Tradisi vs. Kesuksesan F1: Kisah Peringatan Capito

18 Sep - Mantan Williams Bos Jost Capito telah mendesak F1 untuk tidak melangkah terlalu jauh dengan rencana menambahkan lebih banyak elemen hiburan.
Dengan media kebebasan mendorong lebih banyak ajang sprint setelah 2026 - dan bahkan mengusulkan ide seperti grand prix yang lebih pendek atau grid terbalik - Capito mengatakan kepada Sky Deutschland bahwa olahraga tersebut harus melindungi identitas intinya.
"Saya pikir olahraga ini berada dalam posisi yang sangat baik. Dan kita harus berhati-hati dengan perkembangan selanjutnya," ujarnya.
“Ini benar-benar salah satu olahraga bermotor terakhir di mana tidak ada keseimbangan performa, melainkan di mana yang terbaik menang dan yang terbaik tidak terkekang.
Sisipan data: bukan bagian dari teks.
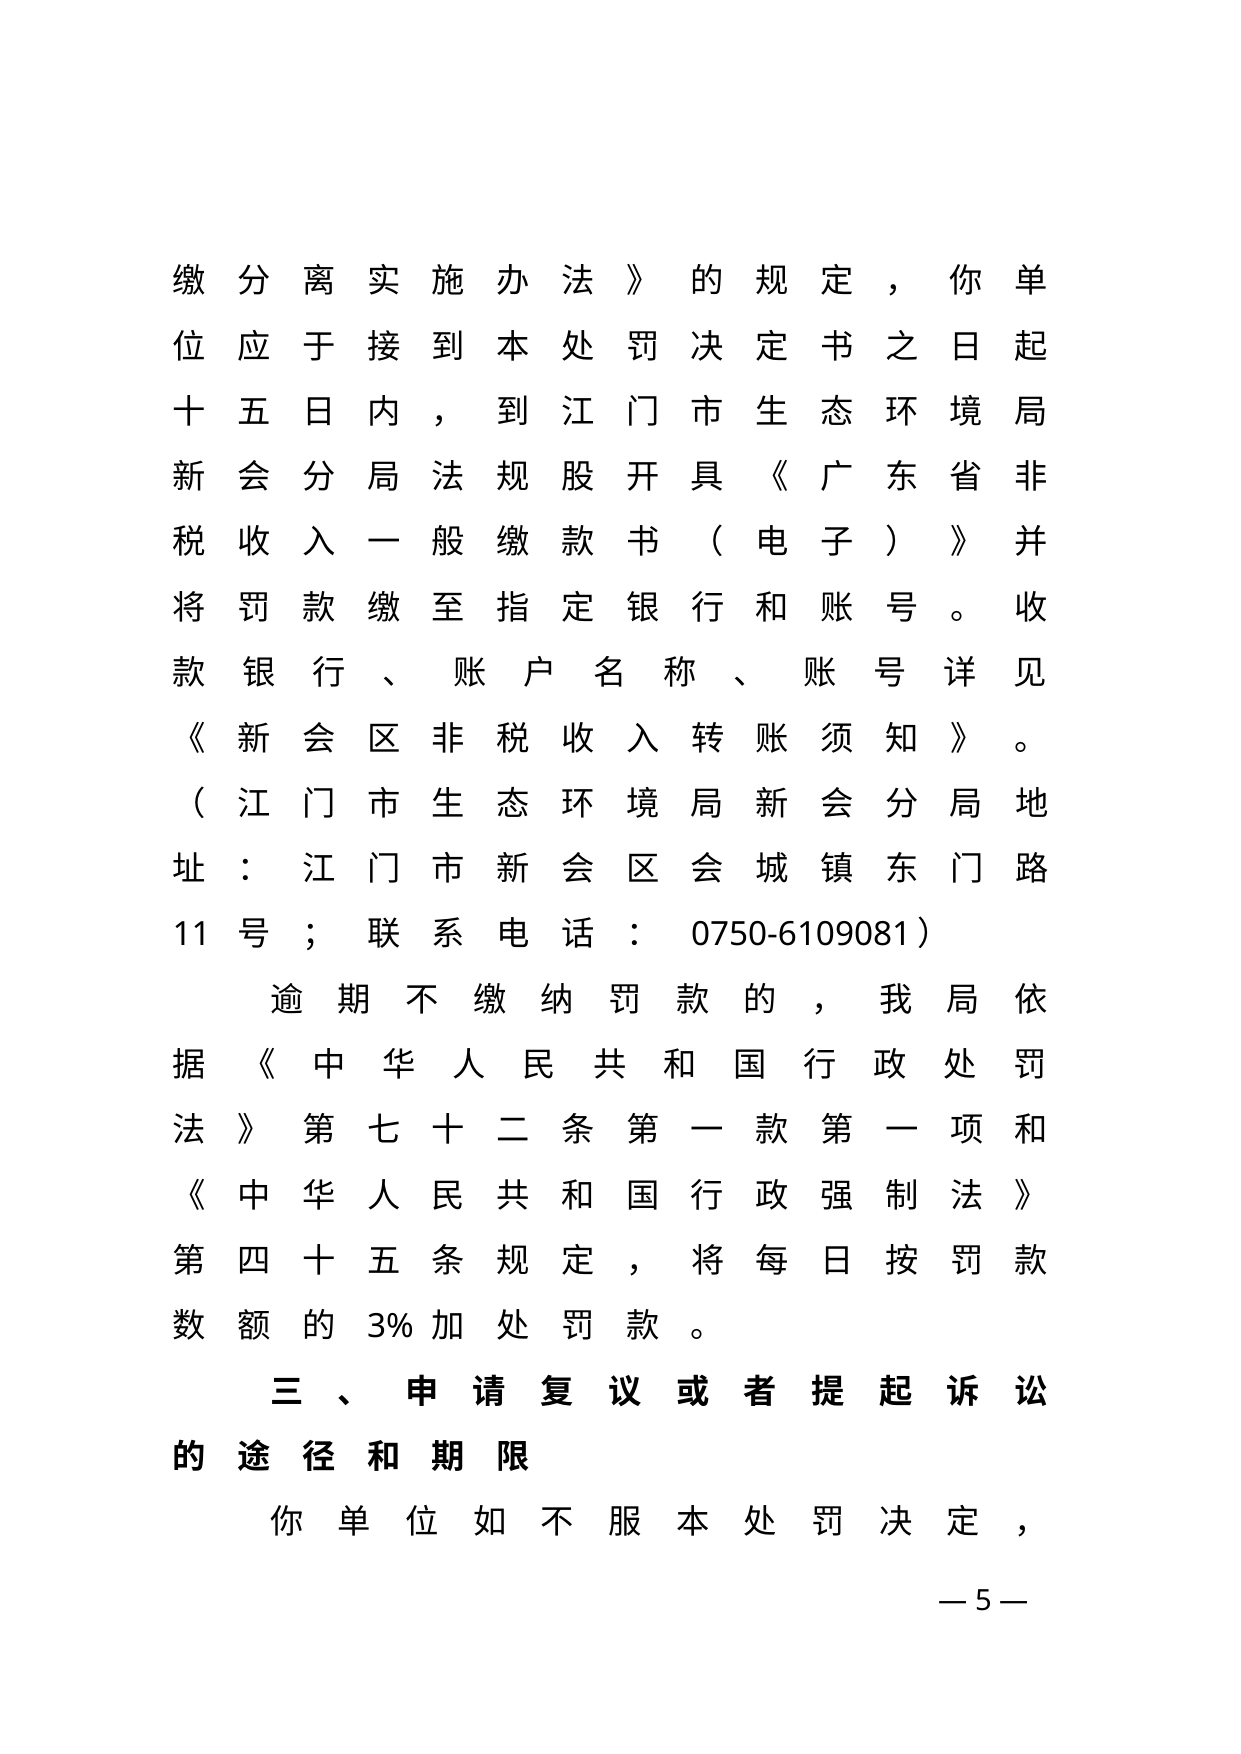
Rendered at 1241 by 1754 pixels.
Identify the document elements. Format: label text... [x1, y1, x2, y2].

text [172, 1486, 1079, 1552]
text 逾期不缴纳罚款的，我局依据《中华人民共和国行政处罚法》第七十二条第一款第一项和《中华人民共和国行政强制法》第四十五条规定，将每日按罚款数额的3%加处罚款。 [172, 964, 1079, 1356]
text 三、申请复议或者提起诉讼的途径和期限 [172, 1356, 1079, 1486]
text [172, 246, 1079, 964]
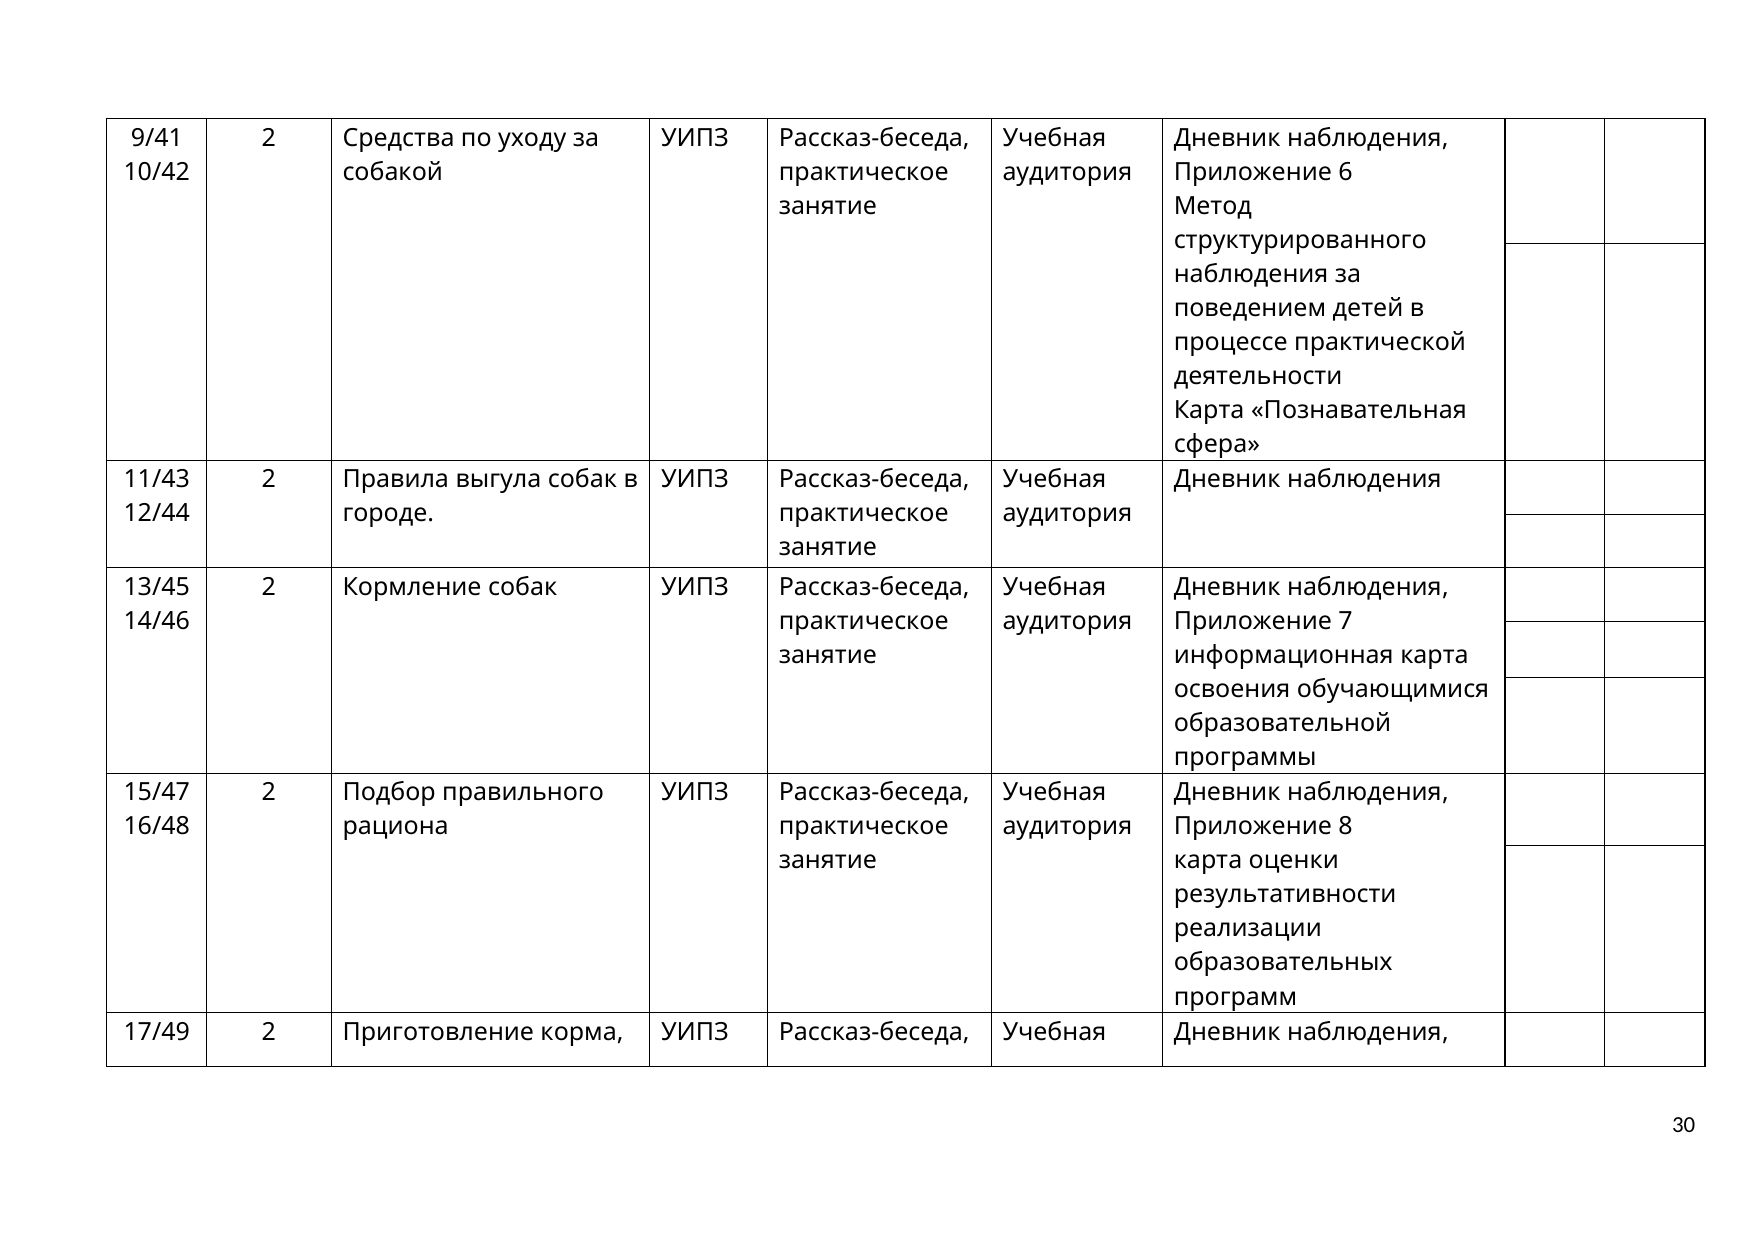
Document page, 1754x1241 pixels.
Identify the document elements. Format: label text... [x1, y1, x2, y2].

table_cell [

Bagi saya, itu masih olahraga bermotor murni. Dan itu harus dilestarikan di F1 demikian juga."
Capito mengakui bahwa eksperimen terbatas dengan sprint grid terbalik patut dipertimbangkan. "Kita mungkin bisa membahas grid terbalik di sana. Apakah itu grid terbalik yang lengkap masih harus dilihat," ujarnya.
Namun dia bersikeras pada hakikatnya F1 harus tetap utuh. "Jika pembalap tercepat memenangkan setiap balapan, maka dialah yang memenangkan setiap balapan. Begitulah adanya. Dan saya pikir itulah yang diinginkan para penggemar."
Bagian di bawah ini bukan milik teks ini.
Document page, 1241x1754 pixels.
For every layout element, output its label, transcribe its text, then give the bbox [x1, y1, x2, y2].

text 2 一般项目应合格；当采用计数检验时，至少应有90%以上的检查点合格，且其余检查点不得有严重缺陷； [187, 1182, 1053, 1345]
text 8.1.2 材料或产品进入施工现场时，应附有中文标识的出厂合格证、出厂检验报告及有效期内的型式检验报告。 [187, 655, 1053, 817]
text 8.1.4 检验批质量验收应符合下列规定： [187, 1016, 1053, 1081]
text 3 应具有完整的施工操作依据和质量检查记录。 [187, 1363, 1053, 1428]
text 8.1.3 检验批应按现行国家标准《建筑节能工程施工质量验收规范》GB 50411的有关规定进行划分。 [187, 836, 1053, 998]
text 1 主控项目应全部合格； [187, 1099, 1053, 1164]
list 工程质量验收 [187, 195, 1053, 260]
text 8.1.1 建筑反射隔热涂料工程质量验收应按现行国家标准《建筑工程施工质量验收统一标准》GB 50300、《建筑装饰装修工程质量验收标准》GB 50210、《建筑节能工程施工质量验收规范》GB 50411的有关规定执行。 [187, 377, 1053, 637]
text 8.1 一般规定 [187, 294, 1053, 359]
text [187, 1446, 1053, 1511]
"Para penggemar ingin melihat kemenangan terbaik, bukan kemenangan yang dibuat-buat yang bisa dimenangkan siapa pun hanya demi alasan pemasaran."
McLaren CEO Zak Brown juga turut berkomentar mengenai hal yang sama, mengatakan kepada La Gazzetta dello Sport bahwa F1 harus mencapai keseimbangan yang cermat antara olahraga dan pertunjukan.
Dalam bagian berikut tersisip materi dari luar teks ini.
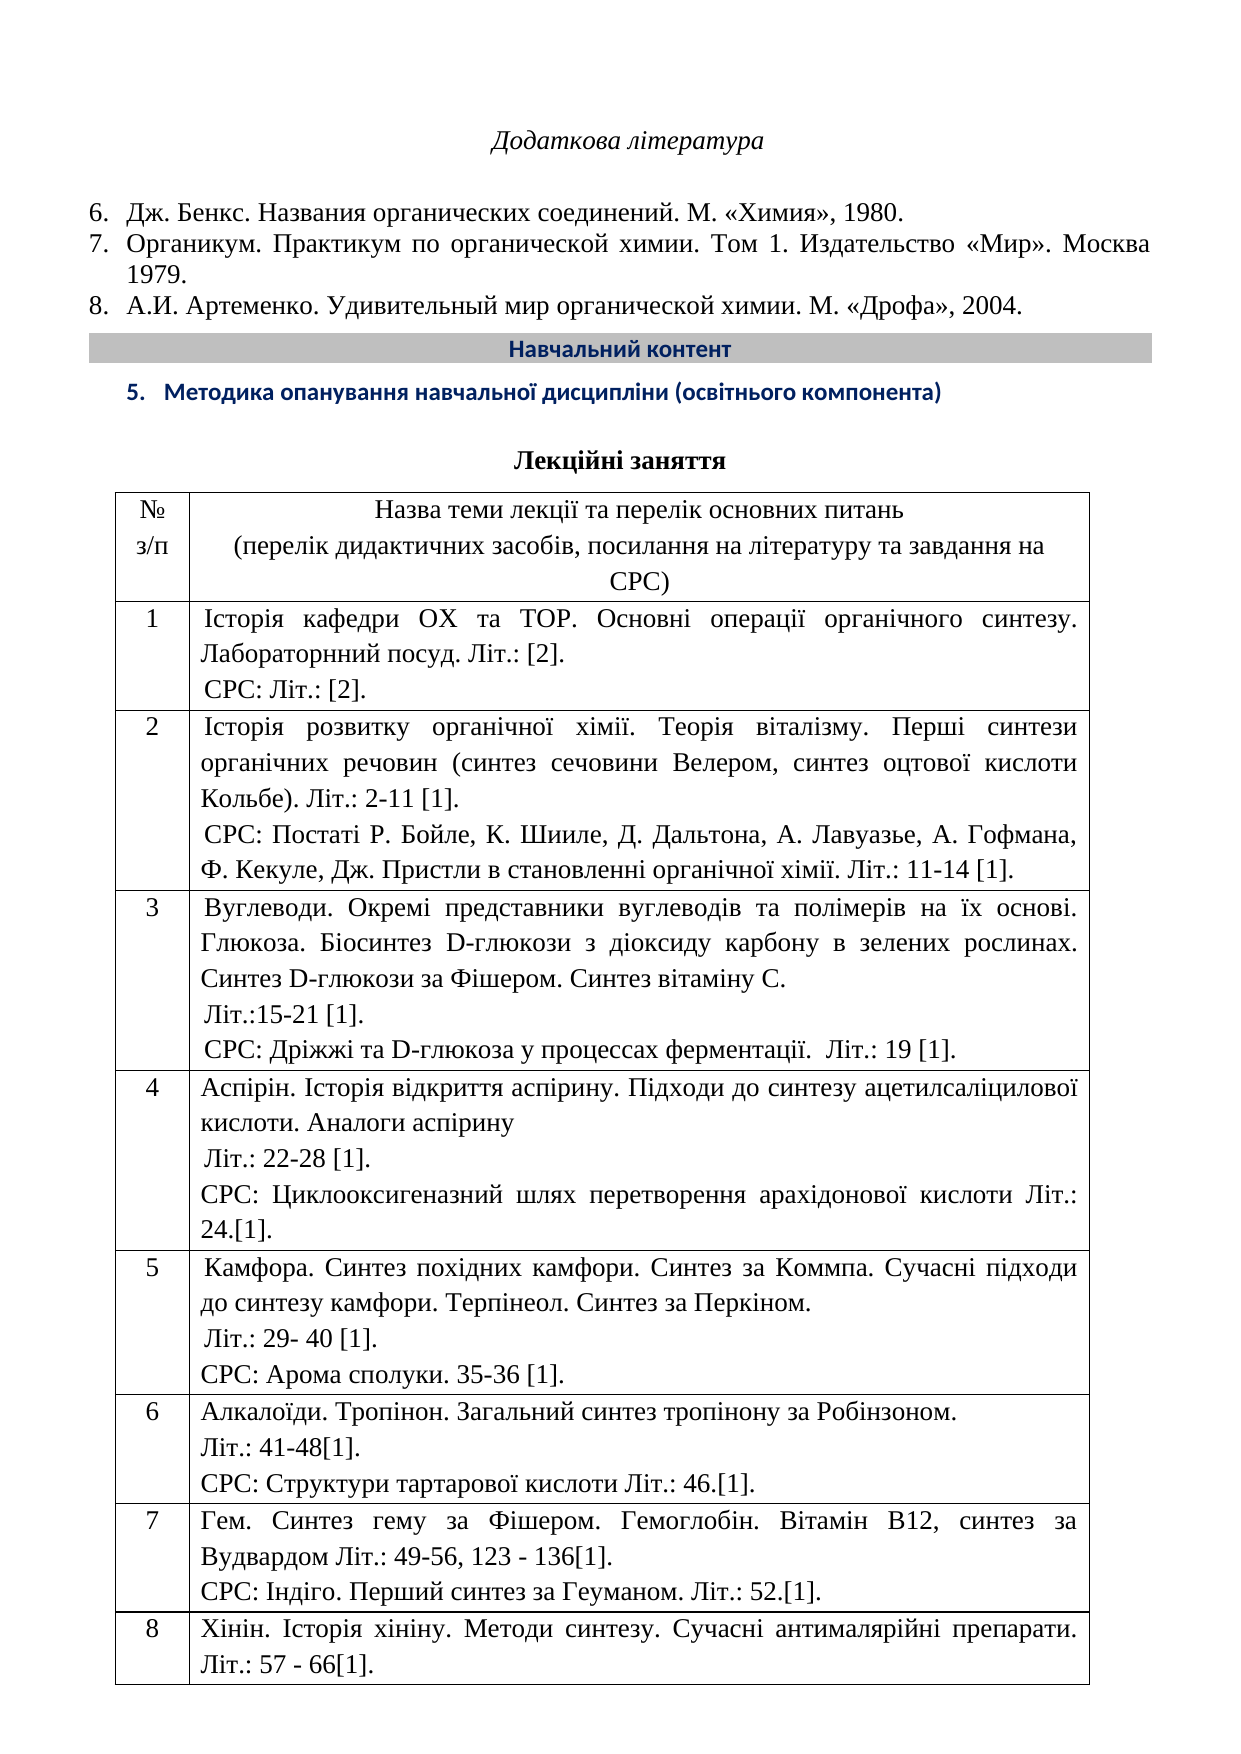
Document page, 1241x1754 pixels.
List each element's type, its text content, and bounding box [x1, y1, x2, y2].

table_cell 8 [116, 1613, 189, 1684]
table_cell 4 [116, 1071, 189, 1250]
table_cell 5 [116, 1251, 189, 1394]
table_header № з/п [116, 493, 189, 601]
list Органикум. Практикум по органической химии. Том 1. Издательство «Мир». Москва 1979. [89, 227, 1152, 289]
table_cell Аспірін. Історія відкриття аспірину. Підходи до синтезу ацетилсаліцилової кислоти. Аналоги аспірину Літ.: 22-28 . СРС: Циклооксигеназний шлях перетворення арахідонової кислоти Літ.: 24.. [190, 1071, 1089, 1250]
table_cell Історія кафедри ОХ та ТОР. Основні операції органічного синтезу. Лабораторнний посуд. Літ.: [2]. СРС: Літ.: [2]. [190, 602, 1089, 709]
table_cell 3 [116, 891, 189, 1070]
subtitle Навчальний контент [89, 333, 1152, 363]
table_cell Гем. Синтез гему за Фішером. Гемоглобін. Вітамін В12, синтез за Вудвардом Літ.: 49-56, 123 - 136[1]. СРС: Індіго. Перший синтез за Геуманом. Літ.: 52.[1]. [190, 1504, 1089, 1611]
table_cell Камфора. Синтез похідних камфори. Синтез за Коммпа. Сучасні підходи до синтезу камфори. Терпінеол. Синтез за Перкіном. Літ.: 29- 40 [1]. СРС: Арома сполуки. 35-36 . [190, 1251, 1089, 1394]
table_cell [190, 1613, 1089, 1684]
list Дж. Бенкс. Названия органических соединений. М. «Химия», 1980. [89, 196, 1152, 227]
table_cell Вуглеводи. Окремі представники вуглеводів та полімерів на їх основі. Глюкоза. Біосинтез D-глюкози з діоксиду карбону в зелених рослинах. Синтез D-глюкози за Фішером. Синтез вітаміну С. Літ.:15-21 . СРС: Дріжжі та D-глюкоза у процессах ферментації. Літ.: 19 . [190, 891, 1089, 1070]
table_cell 2 [116, 711, 189, 889]
list А.И. Артеменко. Удивительный мир органической химии. М. «Дрофа», 2004. [89, 289, 1152, 320]
table_cell Історія розвитку органічної хімії. Теорія віталізму. Перші синтези органічних речовин (синтез сечовини Велером, синтез оцтової кислоти Кольбе). Літ.: 2-11 . СРС: Постаті Р. Бойле, К. Шииле, Д. Дальтона, А. Лавуазье, А. Гофмана, Ф. Кекуле, Дж. Пристли в становленні органічної хімії. Літ.: 11-14 . [190, 711, 1089, 889]
table_cell Алкалоїди. Тропінон. Загальний синтез тропінону за Робінзоном. Літ.: 41-48. СРС: Структури тартарової кислоти Літ.: 46.. [190, 1395, 1089, 1503]
text Додаткова література [107, 124, 1152, 156]
table_cell 6 [116, 1395, 189, 1503]
text Лекційні заняття [89, 444, 1152, 475]
table_header Назва теми лекції та перелік основних питань (перелік дидактичних засобів, посилання на літературу та завдання на СРС) [190, 493, 1089, 601]
table_cell 7 [116, 1504, 189, 1611]
subtitle Методика опанування навчальної дисципліни (освітнього компонента) [126, 376, 1152, 406]
table_cell 1 [116, 602, 189, 709]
"Saya selalu agak bingung dengan kenyataan bahwa beberapa orang tidak melihat keduanya sebagai satu," kata orang Amerika itu. "Apa pun yang Anda beli tiketnya dan duduk di tribun untuk menontonnya adalah hiburan, entah itu film, kembang api, konser rock, atau F1 "Grand Prix."
Namun dia setuju bahwa ada batasnya. "Seperti menampilkan sesuatu yang dibuat-buat safety car "Untuk menyatukan bidang ini - saya tidak tertarik dengan hal itu," kata Brown.
"Saya tidak ingin apa pun yang mengurangi nilai olahraga. Tapi hiburan tidak melakukan itu jika menghormati aspek olahraga dari apa yang kita lakukan."